All the settlements created by Israel before the Oslo accords are legitimate, including the new Israeli housing estates created in the extended boundaries of Jerusalem. As long as the “interim period” envisaged in those accords remains in force, Israel is allowed to build within the originally defined pre-Oslo boundaries of the settlements, but is not allowed to change their pre-Oslo status. The Palestinians are not excluded from demanding a total Israeli withdrawal to the ceasefire lines of 1949, but Israel is likewise not excluded from demanding the retention not merely of the settlements but also of any other part of the Mandatory Palestine of 1947.
The Fourth Geneva Convention contains a Part I that applies to wars both within a Power and between Powers. Otherwise, the Convention applies primarily to wars between Powers alone. The conflict between Israelis and Palestinians began as a civil war under the British Mandate for Palestine and continued as such until at least the late 1980s. Until then, consequently, Part I of the Convention applied to the conflict, including Israeli settlements beyond the Green Line, but Part III – which purportedly forbids the existence of such settlements – did not yet apply. Part III became relevant, if at all, only for events that postdated the Oslo accords of the 1990s.
If there is anything that perplexes good friends of Israel, it is the issue of settlements beyond the “Green Line” (a misleading term, as we shall see). In a familiar phenomenon, a foreign politician arrives in Jerusalem to make a speech that manifests genuine admiration of the State of Israel and its achievements, but proceeds to an equally genuine cry of distress over its settlement policies. Why? Because they are supposedly “illegal under international law.”
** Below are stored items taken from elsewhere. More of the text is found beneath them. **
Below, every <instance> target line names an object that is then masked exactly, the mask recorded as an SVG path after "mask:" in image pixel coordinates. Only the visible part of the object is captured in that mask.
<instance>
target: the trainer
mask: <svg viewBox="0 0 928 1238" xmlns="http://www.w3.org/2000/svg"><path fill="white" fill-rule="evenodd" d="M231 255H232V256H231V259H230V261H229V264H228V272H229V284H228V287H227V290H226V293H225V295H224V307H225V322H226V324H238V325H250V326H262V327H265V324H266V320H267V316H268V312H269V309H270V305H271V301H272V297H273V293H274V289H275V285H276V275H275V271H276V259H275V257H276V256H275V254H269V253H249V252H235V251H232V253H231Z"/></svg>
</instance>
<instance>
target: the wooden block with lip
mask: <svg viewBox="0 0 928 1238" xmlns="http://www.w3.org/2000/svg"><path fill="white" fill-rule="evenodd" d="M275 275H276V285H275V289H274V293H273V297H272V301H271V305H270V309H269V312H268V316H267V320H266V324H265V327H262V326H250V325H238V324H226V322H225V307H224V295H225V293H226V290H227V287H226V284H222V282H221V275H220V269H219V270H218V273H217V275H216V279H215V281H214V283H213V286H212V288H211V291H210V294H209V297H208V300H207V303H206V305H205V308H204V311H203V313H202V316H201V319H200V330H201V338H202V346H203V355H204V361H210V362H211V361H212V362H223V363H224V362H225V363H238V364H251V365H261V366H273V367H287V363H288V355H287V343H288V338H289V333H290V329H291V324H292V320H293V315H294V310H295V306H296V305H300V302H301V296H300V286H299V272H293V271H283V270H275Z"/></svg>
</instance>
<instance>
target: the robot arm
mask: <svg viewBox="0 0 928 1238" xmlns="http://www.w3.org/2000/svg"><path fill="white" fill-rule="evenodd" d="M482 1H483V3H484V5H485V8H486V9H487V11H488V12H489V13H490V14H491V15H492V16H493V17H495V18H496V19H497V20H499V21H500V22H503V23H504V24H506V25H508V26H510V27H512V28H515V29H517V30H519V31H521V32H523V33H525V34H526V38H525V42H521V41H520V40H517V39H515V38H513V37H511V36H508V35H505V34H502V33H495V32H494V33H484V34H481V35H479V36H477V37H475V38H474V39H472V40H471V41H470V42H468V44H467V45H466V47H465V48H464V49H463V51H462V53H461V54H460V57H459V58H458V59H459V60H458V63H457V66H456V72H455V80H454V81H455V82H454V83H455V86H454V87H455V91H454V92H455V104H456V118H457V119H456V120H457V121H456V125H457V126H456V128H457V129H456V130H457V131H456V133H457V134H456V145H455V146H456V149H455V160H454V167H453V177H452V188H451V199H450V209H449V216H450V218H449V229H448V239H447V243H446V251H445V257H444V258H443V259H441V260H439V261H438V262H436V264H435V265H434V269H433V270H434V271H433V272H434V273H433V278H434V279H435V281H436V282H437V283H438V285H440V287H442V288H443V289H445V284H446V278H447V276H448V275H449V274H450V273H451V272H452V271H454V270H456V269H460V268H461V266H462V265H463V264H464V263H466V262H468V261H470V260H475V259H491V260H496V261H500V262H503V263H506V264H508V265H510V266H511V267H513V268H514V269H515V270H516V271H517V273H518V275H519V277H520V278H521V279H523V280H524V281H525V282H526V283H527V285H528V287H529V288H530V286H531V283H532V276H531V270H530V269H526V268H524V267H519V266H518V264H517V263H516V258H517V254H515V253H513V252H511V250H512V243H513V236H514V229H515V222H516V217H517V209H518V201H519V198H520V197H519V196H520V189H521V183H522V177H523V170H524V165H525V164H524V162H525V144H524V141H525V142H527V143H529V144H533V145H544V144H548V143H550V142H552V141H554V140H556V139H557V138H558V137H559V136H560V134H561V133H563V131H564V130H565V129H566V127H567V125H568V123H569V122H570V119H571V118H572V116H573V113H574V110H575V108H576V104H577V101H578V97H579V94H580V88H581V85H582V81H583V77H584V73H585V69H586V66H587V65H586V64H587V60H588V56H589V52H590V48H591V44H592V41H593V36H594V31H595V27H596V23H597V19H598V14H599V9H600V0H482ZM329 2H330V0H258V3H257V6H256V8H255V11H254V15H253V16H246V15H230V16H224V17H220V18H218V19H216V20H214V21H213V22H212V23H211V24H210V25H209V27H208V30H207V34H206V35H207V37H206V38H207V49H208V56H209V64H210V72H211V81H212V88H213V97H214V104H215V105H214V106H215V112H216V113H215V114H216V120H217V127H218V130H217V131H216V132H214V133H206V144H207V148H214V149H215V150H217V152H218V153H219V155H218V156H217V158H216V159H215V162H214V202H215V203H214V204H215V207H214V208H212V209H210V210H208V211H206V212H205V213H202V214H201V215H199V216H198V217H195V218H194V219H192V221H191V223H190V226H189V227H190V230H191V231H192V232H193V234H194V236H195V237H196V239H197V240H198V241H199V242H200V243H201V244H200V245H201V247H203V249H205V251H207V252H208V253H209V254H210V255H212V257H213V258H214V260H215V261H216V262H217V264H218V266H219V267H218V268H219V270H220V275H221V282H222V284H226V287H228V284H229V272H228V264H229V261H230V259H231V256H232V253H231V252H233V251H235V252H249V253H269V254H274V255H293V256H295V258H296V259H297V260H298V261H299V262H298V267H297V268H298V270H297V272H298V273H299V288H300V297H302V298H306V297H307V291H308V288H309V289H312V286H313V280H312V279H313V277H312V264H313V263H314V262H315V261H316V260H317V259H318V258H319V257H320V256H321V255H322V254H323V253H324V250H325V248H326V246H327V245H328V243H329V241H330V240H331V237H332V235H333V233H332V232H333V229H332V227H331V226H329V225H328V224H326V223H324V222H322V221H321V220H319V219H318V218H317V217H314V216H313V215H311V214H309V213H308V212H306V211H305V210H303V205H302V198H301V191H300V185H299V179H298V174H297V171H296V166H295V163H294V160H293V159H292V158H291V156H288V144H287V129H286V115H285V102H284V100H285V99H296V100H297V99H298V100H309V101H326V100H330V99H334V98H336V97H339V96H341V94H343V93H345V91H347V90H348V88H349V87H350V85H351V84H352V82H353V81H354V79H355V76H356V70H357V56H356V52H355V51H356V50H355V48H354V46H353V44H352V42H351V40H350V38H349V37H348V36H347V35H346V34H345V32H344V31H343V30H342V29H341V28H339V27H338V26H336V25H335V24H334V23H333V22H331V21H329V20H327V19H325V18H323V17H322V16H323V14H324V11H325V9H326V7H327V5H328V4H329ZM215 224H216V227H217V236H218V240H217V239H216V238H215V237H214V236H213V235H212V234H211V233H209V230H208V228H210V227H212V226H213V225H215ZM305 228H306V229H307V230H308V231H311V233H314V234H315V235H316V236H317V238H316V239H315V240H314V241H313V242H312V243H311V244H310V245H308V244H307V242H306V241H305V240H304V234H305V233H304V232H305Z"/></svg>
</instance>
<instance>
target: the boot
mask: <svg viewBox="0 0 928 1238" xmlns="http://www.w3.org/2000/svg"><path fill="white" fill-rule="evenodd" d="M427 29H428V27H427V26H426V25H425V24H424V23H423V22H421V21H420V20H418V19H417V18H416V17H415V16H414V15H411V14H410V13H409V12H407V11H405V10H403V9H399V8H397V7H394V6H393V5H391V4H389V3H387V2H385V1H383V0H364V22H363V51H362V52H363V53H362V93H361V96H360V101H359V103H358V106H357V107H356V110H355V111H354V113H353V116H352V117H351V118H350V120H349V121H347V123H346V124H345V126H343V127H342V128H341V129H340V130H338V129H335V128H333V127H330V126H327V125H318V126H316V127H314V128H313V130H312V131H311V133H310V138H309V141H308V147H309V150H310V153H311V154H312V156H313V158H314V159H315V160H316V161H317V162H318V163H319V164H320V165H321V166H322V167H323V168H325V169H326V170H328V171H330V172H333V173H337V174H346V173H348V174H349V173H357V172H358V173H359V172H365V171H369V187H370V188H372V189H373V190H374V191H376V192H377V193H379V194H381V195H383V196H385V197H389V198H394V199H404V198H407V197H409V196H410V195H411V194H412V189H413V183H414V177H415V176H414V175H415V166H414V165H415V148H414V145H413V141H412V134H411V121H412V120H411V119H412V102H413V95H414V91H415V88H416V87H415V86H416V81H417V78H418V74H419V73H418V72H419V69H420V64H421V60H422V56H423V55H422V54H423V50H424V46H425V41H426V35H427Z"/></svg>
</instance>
These friends, as we shall see, are making a widespread basic mistake. Because of the endless talk of a “two-state solution,” the conflict between Israelis and Palestinians is viewed as if it had always been a war between two states. In fact, it began as a civil war under the British Mandate for Palestine and continued as such until at least the late 1980s. By that time, almost all the present settlements were already in existence. Consequently, the provisions of international law that should apply to them are those that pertain to civil wars, not to inter-state wars.
Preliminaries
To start with, let us set aside some questions whose answer is relatively simple. First, the present Israeli occupation of lands acquired during the Six Day War of 1967 is not illegal per se, because it resulted from aggression by the neighboring states concerned. Hostilities with Egypt started when Egypt blockaded the Israeli port of Eilat, an act of aggression that was followed by Egypt’s demand for the removal of United Nations peacekeepers from the border between the two states (obviously in preparation for further acts of aggression). Hostilities with Jordan began with a Jordanian bombardment of the Israeli part of Jerusalem. As for Syria, it had for years been engaged in constant aggression by way of encroachments into Israeli territory and bombardment of Israeli villages from the Golan Heights. Moreover, a recent expert report (2012) of the International Committee of the Red Cross emphasized that International Humanitarian Law “did not set any limits to the time span of an occupation” (see p. 72); rather, the longer the occupation lasted, the more the “occupying power” was required to upgrade the infrastructure, etc., for the benefit of the inhabitants.